Par exemple, la dernière version de Llama alimente les outils d’IA de Facebook, Instagram, WhatsApp et Messenger. Lorsqu'ils utilisent les fonctions d'IA sur ces plates-formes, telles que la création de bobines ou la suggestion de sous-titres, les utilisateurs utilisent Llama.
La fragilité de l'open source
Les avantages de l'open source incluent la participation et la collaboration ouvertes sur les logiciels. Cependant, cela peut également conduire à des systèmes fragiles et facilement manipulables. Par exemple, à la suite de l’invasion de l’Ukraine par la Russie en 2022, des membres du public ont apporté des modifications aux logiciels open source pour exprimer leur soutien à l’Ukraine.
Ces changements comprenaient des messages anti-guerre et la suppression des fichiers système sur les ordinateurs russes et biélorusses. Ce mouvement est devenu connu sous le nom de « protestware ».
L’intersection de l’IA open source et des applications militaires exacerbera probablement cette fragilité, car la robustesse des logiciels open source dépend de la communauté publique. Dans le cas de grands modèles linguistiques tels que Llama, ils nécessitent une utilisation et un engagement du public, car les modèles sont conçus pour s'améliorer au fil du temps grâce à une boucle de rétroaction entre les utilisateurs et le système d'IA.

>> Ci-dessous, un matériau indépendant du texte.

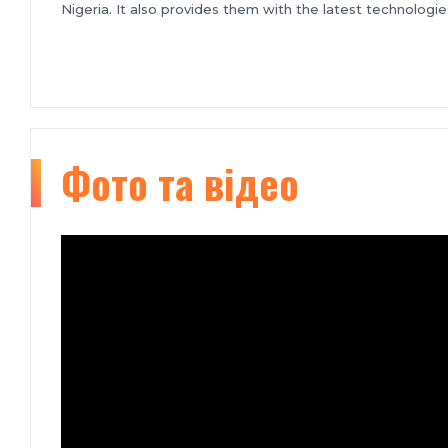
Nigeria. It also provides them with the latest technolog
Фото та відео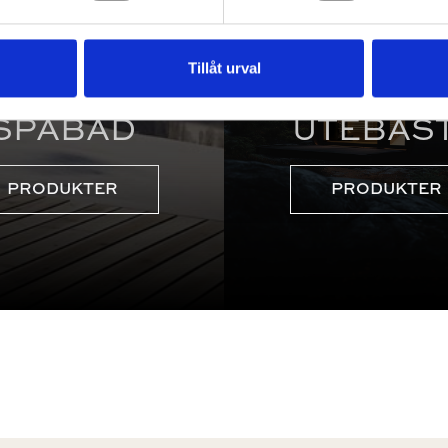
Tillåt urval
SPABAD
UTEBAS
PRODUKTER
PRODUKTER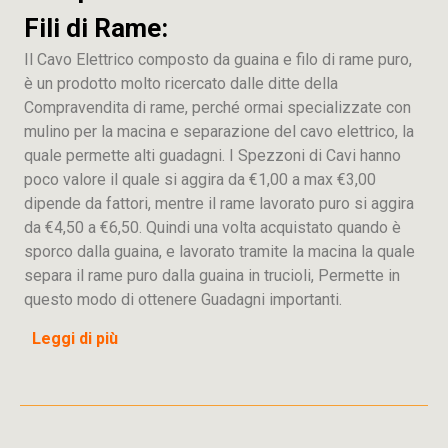
Fili di Rame:
Il Cavo Elettrico composto da guaina e filo di rame puro,
è un prodotto molto ricercato dalle ditte della
Compravendita di rame, perché ormai specializzate con
mulino per la macina e separazione del cavo elettrico, la
quale permette alti guadagni. I Spezzoni di Cavi hanno
poco valore il quale si aggira da €1,00 a max €3,00
dipende da fattori, mentre il rame lavorato puro si aggira
da €4,50 a €6,50. Quindi una volta acquistato quando è
sporco dalla guaina, e lavorato tramite la macina la quale
separa il rame puro dalla guaina in trucioli, Permette in
questo modo di ottenere Guadagni importanti.
Leggi di più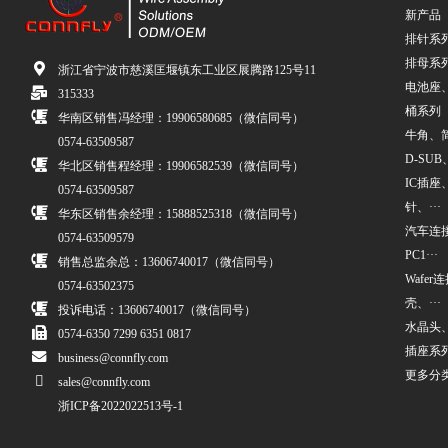
新产品
排针系
排母系
浙江省宁波市慈溪匡堰镇东工业区展腾路125号11
电池座
315333
桶系列
华南区销售冯经理：19906580685（微信同号）
牛角、简牛
0574-63509587
D-SUB、
华北区销售程经理：19906582539（微信同号）
IC插座
0574-63509587
针、···
华东区销售余经理：15888525318（微信同号）
汽车连接
0574-63509579
PC1···
销售总监余总：13606740017（微信同号）
Wafe
0574-63502375
壳、···
投诉电话：13606740017（微信同号）
水晶头
0574-6350 7299 6351 0817
插座系
business@connfly.com
更多分
sales@connfly.com
浙ICP备2022022513号-1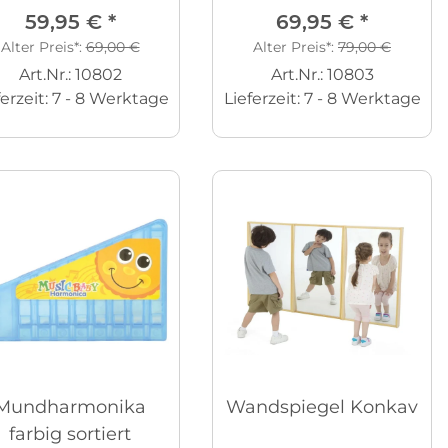
59,95 €
*
69,95 €
*
Alter Preis*:
69,00 €
Alter Preis*:
79,00 €
Art.Nr.: 10802
Art.Nr.: 10803
ferzeit:
7 - 8 Werktage
Lieferzeit:
7 - 8 Werktage
Mundharmonika
Wandspiegel Konkav
farbig sortiert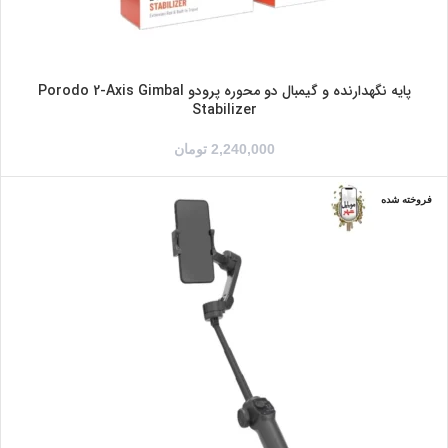
پایه نگهدارنده و گیمبال دو محوره پرودو Porodo 2-Axis Gimbal
Stabilizer
2,240,000
تومان
فروخته شده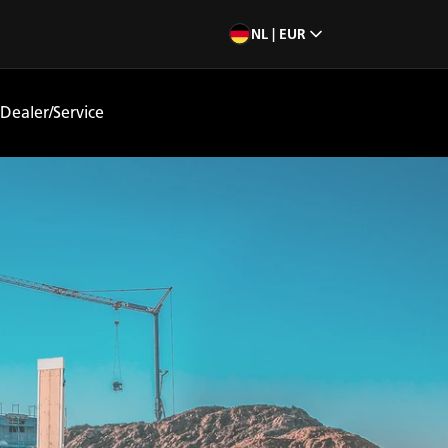
NL | EUR
Dealer/Service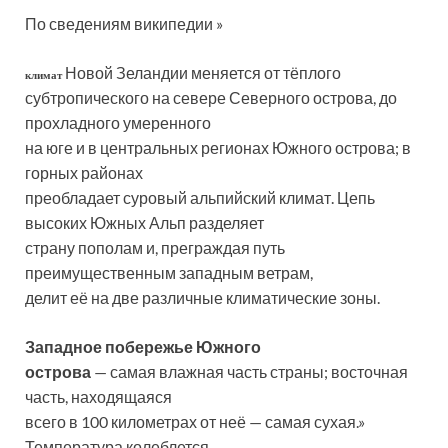
По сведениям википедии »
Новой Зеландии меняется от тёплого
климат
субтропического на севере Северного острова, до
прохладного умеренного
на юге и в центральных регионах Южного острова; в
горных районах
преобладает суровый альпийский климат. Цепь
высоких Южных Альп разделяет
страну пополам и, преграждая путь
преимущественным западным ветрам,
делит её на две различные климатические зоны.
Западное побережье Южного
острова
— самая влажная часть страны; восточная
часть, находящаяся
всего в 100 километрах от неё — самая сухая.»
Температура колеблется,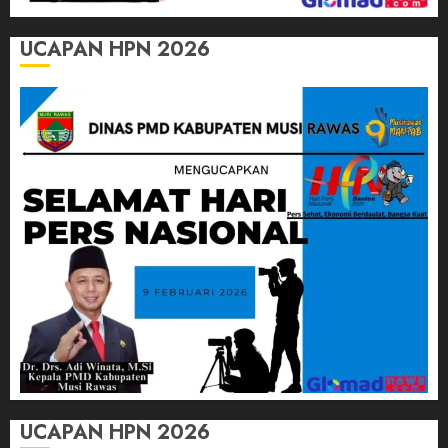
UCAPAN HPN 2026
UCAPAN HPN 2026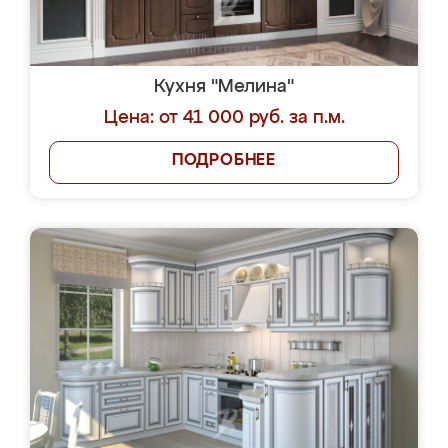
Кухня "Мелина"
Цена: от 41 000 руб. за п.м.
ПОДРОБНЕЕ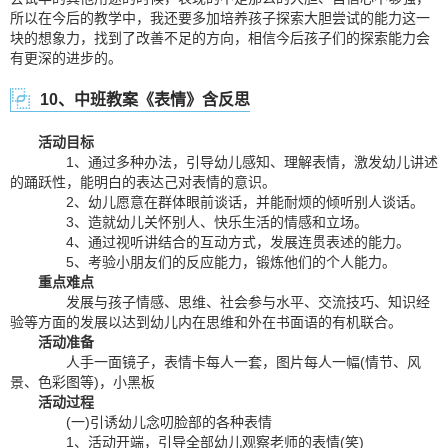
所以在今后的教学中，我还要多加培养孩子探索大胆尝试的能力这一
块的想象力，找到了改善不足的方向，相信今后孩子们的探索能力会
有更深的进步的。
10、中班教案《表情》含反思
活动目标
1、通过多种办法，引导幼儿感知、理解表情，激发幼儿讲述
的踊跃性，能明白的表达己对表情的意识。
2、幼儿愿意在群体眼前谈话，并能耐烦的倾听别人谈话。
3、造就幼儿关怀别人、快乐生活的情感和立场。
4、通过视听讲结合的互动方式，发展连贯表述的能力。
5、考验小朋友们的反应能力，锻炼他们的个人能力。
重点难点
发展与孩子情感、思维、社会参与水平、交流技巧、知识经
验等方面的发展以达到幼儿内在思维和外在书面语的有机联合。
活动准备
人手一面镜子，表情卡每人一套，图片每人一幅(情节、风
景、色彩图等)，小黑板
活动过程
(一)引诱幼儿念叨脸部的各种表情
1、活动开端，引导全部幼儿观察老师的表情(笑)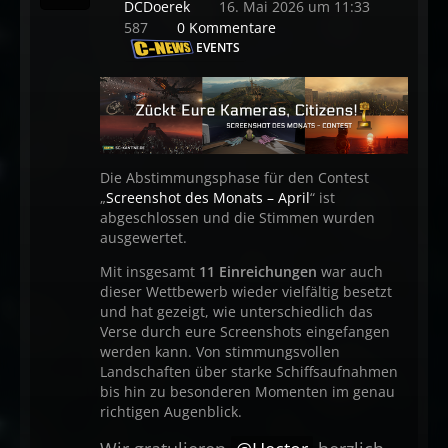
DCDoerek
16. Mai 2026 um 11:33
587
0 Kommentare
EVENTS
Die Abstimmungsphase für den Contest
„
Screenshot des Monats – April
“ ist
abgeschlossen und die Stimmen wurden
ausgewertet.
Mit insgesamt
11 Einreichungen
war auch
dieser Wettbewerb wieder vielfältig besetzt
und hat gezeigt, wie unterschiedlich das
Verse durch eure Screenshots eingefangen
werden kann. Von stimmungsvollen
Landschaften über starke Schiffsaufnahmen
bis hin zu besonderen Momenten im genau
richtigen Augenblick.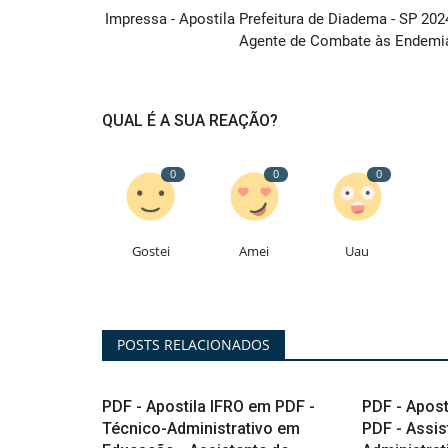
Impressa - Apostila Prefeitura de Diadema - SP 2024
Agente de Combate às Endemi
QUAL É A SUA REAÇÃO?
A
0
0
0
Gostei
Amei
Uau
POSTS RELACIONADOS
PDF - Apostila IFRO em PDF -
PDF - Apos
Técnico-Administrativo em
PDF - Assis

L’utilisation mutuelle d’outils d’IA open source réunit deux parties : le public et l’armée, qui ont historiquement des besoins et des objectifs distincts. Ce changement exposera des défis uniques pour les deux parties.
Pour l’armée, le libre accès signifie que les détails les plus fins du fonctionnement d’un outil d’IA peuvent être facilement obtenus, ce qui peut entraîner des problèmes de sécurité et de vulnérabilité. Pour le grand public, le manque de transparence sur la manière dont les données des utilisateurs sont utilisées par l’armée peut conduire à un grave dilemme moral et éthique.